The Australian Institute of Petroleum (AIP) welcomes the Australian Government’s decision on a new fuel quality standard for petrol.

The new petrol standard will reduce the maximum allowable levels of sulfur in all grades of petrol to 10ppm sulfur from 1 July 2027, which requires AIP member companies to invest up to $1 billion in refinery upgrades to meet this new fuel quality standard.

AIP CEO, Mr Paul Barrett said “the Government fully understands the implications for local refineries related to this complex and challenging investment, and has decided on an appropriate timeframe for industry to investigate the most cost effective solution and latest technology advancements to comply with the new standard.”

AIP and its members support the improvements in fuel standards, and acknowledge the consultative approach over a number of years taken by the Australian Government on this initiative, involving coordination across the fuels and motor vehicle industries and with the national motoring body.
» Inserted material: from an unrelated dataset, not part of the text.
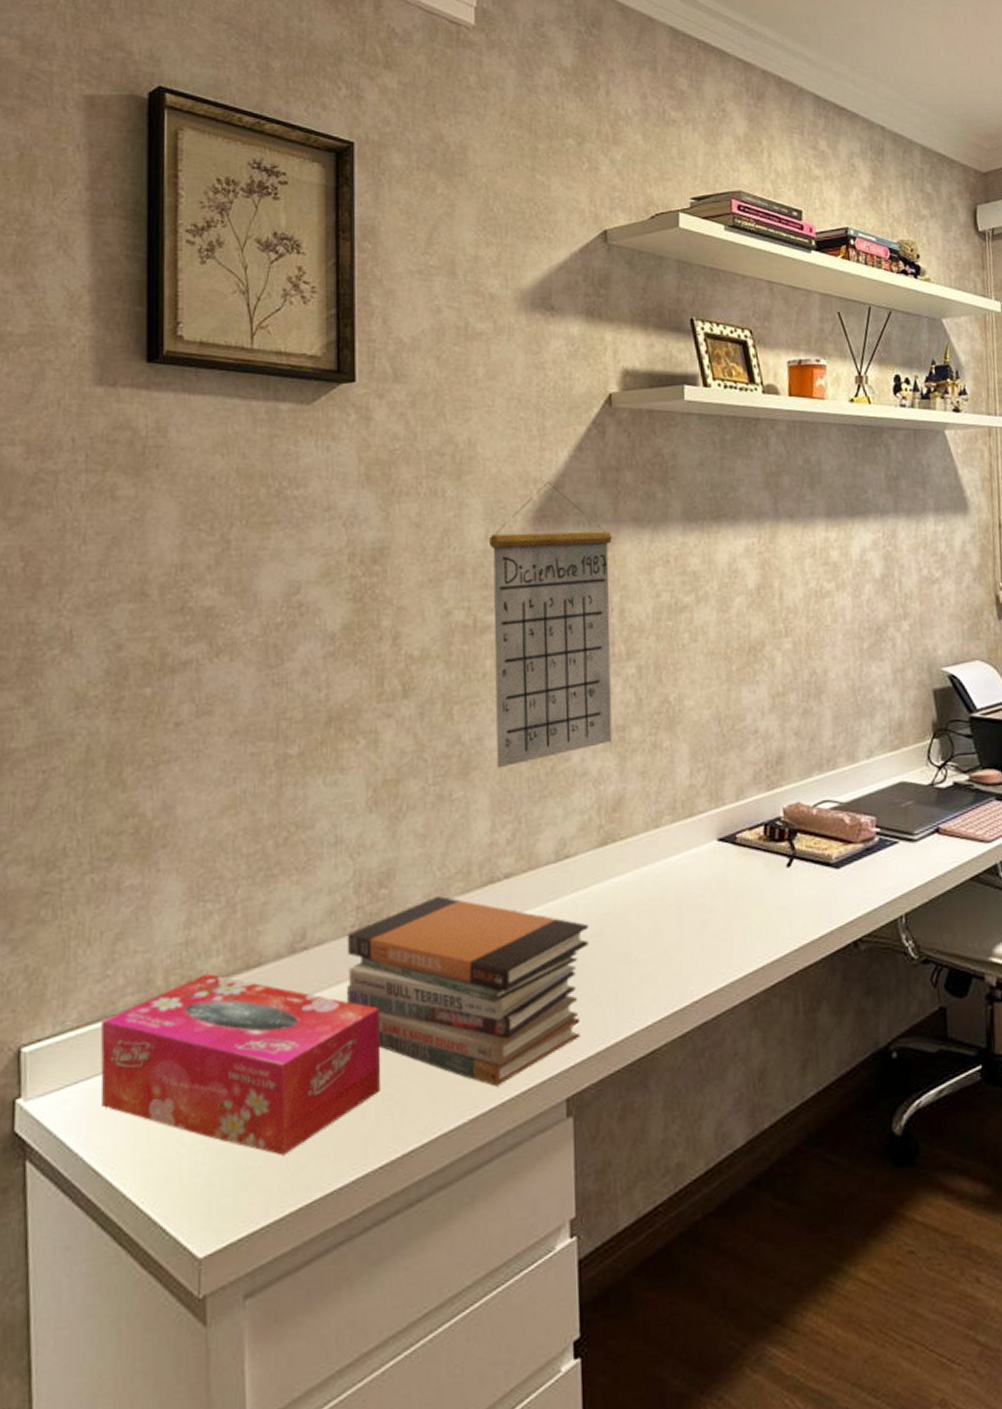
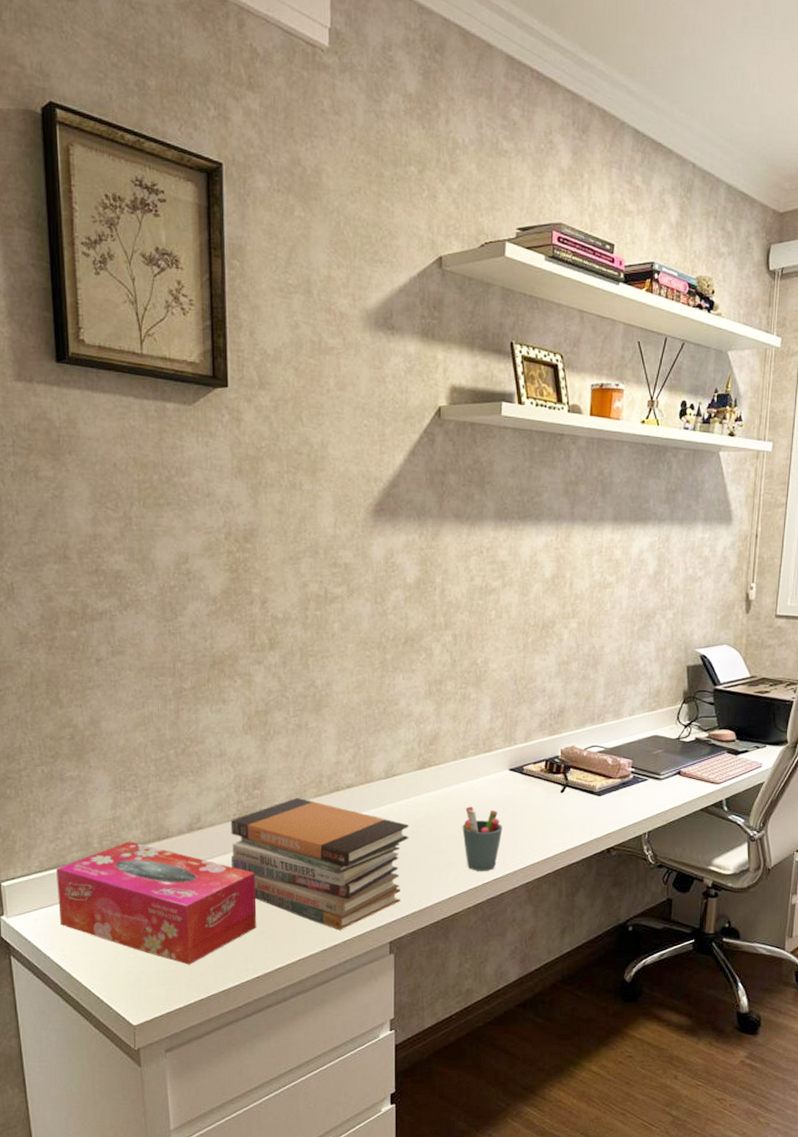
calendar: present [489,482,612,769] -> none [338,481,437,707]
pen holder: none [659,893,714,986] -> present [462,806,503,871]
This consultation has resulted in a timeline which provides the best balance between delivering environmental improvements and minimising any impacts on consumers, whilst providing long term policy certainty to the local refining industry to facilitate potential investment and business decisions.  It also provides certainty for the vehicle industry over the next decade to facilitate the introduction of the latest vehicle technologies.

AIP public submissions throughout the review process have consistently demonstrated that the sulfur and aromatic levels in petrol available to Australian motorists are already substantially below the regulated limits.  Importantly, the Industry has committed to report to Government annually to safeguard this existing fuel quality over the transition period to the commencement of the new petrol standard.

The Government’s decision also includes concrete steps by industry and the Government along the implementation timeframe to demonstrate ongoing progress.  This includes a substantial review in 2022, to determine aromatic limits in petrol from 2027, when there will be greater clarity in the market and regulatory environment internationally for both the refining and car industries.

“This Government decision, in particular the timeframe provided, acknowledges the very significant investment that would need to be made by the Australian refining industry whilst meeting the challenges of continuing strong competitive pressures from larger refineries in the Asia Pacific region.  It highlights the importance the Government places on the economic contribution of domestic refineries, particularly in their local communities, and in supporting supply reliability and security to the local market”, said Mr Barrett.